Tout au long du XXe siècle jusqu’à nos jours, en Turquie, en Irak ou en Iran, des révoltes kurdes ont régulièrement éclaté. Mais les Kurdes n’ont jamais réussi à unifier leurs forces. Pour quelle raison un mouvement national commun n’a-t-il pas été possible ?

Tant que le Moyen-Orient ne se démocratisera pas, il sera très difficile pour les Kurdes de sortir du cadre où la violence domine les sociétés et la pratique du pouvoir dans la région. Car, presque à chaque fois que la question kurde émerge, elle s’inscrit dans un cadre où la guerre prédomine. Dès lors, les contraintes de la survie font que chaque mouvement kurde dans les différents pays est amené à chercher des protections. Pour éviter d’être écrasé, le plus simple, conjoncturellement, est de se lier à l’État en conflit contre l’État qui opprime.

On sait comment cela se termine… Dans les années 1970, le Shah d’Iran soutient les Kurdes irakiens et Saddam Hussein les Kurdes iraniens. Finalement, en 1975, les deux dirigeants s’entendent, et chacun abandonne son soutien aux Kurdes de « l’autre », qui se retrouvent seuls face à leur oppresseur.

Absolument.

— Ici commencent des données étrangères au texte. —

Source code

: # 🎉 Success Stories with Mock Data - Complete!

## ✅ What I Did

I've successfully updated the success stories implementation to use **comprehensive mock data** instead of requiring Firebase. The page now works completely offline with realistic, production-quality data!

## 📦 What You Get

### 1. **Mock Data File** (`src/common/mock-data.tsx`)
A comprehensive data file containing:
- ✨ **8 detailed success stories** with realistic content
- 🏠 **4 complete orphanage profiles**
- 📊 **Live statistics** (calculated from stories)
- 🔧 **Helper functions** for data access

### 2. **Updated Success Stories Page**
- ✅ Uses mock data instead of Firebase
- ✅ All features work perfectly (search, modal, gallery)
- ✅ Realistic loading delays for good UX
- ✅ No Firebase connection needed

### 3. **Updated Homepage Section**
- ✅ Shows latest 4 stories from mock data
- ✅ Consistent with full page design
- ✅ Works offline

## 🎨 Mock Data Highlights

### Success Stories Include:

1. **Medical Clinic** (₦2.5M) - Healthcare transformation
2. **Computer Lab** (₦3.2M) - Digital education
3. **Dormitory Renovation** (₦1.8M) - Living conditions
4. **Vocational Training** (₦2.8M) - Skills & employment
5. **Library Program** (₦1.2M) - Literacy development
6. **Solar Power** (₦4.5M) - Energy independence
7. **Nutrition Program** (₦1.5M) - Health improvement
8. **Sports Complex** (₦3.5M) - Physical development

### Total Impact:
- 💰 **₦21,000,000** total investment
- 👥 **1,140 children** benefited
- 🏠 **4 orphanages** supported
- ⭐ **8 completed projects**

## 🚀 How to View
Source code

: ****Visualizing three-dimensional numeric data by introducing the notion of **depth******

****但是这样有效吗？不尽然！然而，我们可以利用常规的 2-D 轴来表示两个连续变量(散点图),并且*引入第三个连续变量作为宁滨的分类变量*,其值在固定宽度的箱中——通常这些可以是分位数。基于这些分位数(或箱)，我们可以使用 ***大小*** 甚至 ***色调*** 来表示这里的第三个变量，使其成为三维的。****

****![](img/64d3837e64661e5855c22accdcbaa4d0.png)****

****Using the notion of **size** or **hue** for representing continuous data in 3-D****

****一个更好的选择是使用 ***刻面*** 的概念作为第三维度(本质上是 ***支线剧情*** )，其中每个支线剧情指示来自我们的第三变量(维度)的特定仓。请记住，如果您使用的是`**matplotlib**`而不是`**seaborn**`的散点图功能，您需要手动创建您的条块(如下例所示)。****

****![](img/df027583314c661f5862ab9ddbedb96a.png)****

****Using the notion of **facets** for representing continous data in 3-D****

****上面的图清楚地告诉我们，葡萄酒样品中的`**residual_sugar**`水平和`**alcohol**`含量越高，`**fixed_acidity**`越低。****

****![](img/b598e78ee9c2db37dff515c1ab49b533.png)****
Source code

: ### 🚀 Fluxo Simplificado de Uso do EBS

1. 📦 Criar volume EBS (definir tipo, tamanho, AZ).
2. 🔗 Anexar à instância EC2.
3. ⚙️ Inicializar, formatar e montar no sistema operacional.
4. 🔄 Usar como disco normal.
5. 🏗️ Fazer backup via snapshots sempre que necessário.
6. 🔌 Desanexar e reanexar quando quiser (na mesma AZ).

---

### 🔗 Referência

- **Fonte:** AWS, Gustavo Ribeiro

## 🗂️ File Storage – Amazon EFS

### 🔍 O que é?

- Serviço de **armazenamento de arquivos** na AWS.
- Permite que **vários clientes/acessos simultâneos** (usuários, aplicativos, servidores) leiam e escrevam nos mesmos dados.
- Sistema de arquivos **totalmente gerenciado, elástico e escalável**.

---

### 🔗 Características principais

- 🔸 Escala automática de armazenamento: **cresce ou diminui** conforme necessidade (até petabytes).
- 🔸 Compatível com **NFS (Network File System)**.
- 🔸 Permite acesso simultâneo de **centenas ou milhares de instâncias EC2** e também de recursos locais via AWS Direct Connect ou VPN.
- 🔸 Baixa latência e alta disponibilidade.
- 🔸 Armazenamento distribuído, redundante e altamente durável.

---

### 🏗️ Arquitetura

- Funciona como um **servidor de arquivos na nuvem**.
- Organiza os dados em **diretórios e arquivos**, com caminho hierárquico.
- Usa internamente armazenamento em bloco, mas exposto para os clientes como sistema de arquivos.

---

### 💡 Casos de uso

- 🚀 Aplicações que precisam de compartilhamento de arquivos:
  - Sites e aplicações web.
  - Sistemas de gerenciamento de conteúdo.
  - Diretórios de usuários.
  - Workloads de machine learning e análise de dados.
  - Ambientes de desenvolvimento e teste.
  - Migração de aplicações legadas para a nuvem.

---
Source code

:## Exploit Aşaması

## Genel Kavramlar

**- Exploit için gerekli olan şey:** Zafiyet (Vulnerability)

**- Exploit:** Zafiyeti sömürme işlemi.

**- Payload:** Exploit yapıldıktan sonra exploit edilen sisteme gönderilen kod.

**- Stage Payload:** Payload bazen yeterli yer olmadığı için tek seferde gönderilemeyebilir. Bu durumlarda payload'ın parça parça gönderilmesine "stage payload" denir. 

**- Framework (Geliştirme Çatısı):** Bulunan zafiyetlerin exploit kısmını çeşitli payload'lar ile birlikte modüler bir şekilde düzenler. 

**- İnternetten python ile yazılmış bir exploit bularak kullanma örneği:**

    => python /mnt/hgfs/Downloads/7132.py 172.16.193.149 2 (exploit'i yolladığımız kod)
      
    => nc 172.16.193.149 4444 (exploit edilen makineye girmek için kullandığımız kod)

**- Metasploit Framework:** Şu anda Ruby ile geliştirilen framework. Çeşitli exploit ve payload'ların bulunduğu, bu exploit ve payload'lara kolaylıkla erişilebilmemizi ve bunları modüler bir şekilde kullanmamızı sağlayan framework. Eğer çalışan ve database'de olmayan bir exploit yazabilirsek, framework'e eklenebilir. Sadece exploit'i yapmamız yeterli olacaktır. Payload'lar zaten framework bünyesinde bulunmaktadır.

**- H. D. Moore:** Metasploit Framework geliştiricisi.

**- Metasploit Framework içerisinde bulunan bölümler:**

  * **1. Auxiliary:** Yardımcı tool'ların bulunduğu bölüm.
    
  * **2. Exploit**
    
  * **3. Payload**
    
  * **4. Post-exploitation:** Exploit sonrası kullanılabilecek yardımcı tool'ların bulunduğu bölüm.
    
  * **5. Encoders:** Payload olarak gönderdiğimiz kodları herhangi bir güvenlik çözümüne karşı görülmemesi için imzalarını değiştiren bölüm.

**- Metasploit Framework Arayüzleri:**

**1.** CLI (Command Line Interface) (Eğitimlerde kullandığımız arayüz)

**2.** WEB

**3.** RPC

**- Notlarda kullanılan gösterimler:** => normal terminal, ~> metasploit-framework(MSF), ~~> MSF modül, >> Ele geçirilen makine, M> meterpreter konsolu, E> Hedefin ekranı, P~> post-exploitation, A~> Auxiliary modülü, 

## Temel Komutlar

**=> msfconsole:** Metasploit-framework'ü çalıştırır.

Pourtant, on aurait tort de ne voir que cet aspect des choses. Car les tendances à l’unité du combat kurde existent également, et elles se sont renforcées récemment. Ainsi, les « accords de Paris », en 1989, ont restauré le lien entre les Kurdes d’Irak et ceux d’Iran. Et depuis les années 2000, même si les divisions internes se poursuivent, on constate l’existence d’un système d’arbitrage entre les fractions kurdes qui permet de résoudre les conflits sans violence. L’idée d’un congrès pankurde réapparaît. Elle est celle qui effraie le plus Erdoğan, par exemple. Car il perçoit l’émergence d’une revendication nationale kurde collective comme une « menace existentielle » pour la Turquie, celle d’une nouvelle « amputation ». Il est incapable de concevoir que, dans un Moyen-Orient apaisé où on serait sorti de la domination des logiques militaires et où le dissensus et la pluralité seraient admis, une place pourrait être faite aux Kurdes dans le respect de leurs aspirations nationales. Par exemple, on pourrait avoir une Assemblée nationale kurde transfrontalière sans remettre en cause la souveraineté des États. Si l’on veut trouver des solutions pacifiques, il faut accepter la légitimité de son interlocuteur. Mais Erdoğan, l’Iranien Khamenei et d’autres dirigeants régionaux ne considèrent le dissensus que comme une menace épouvantable.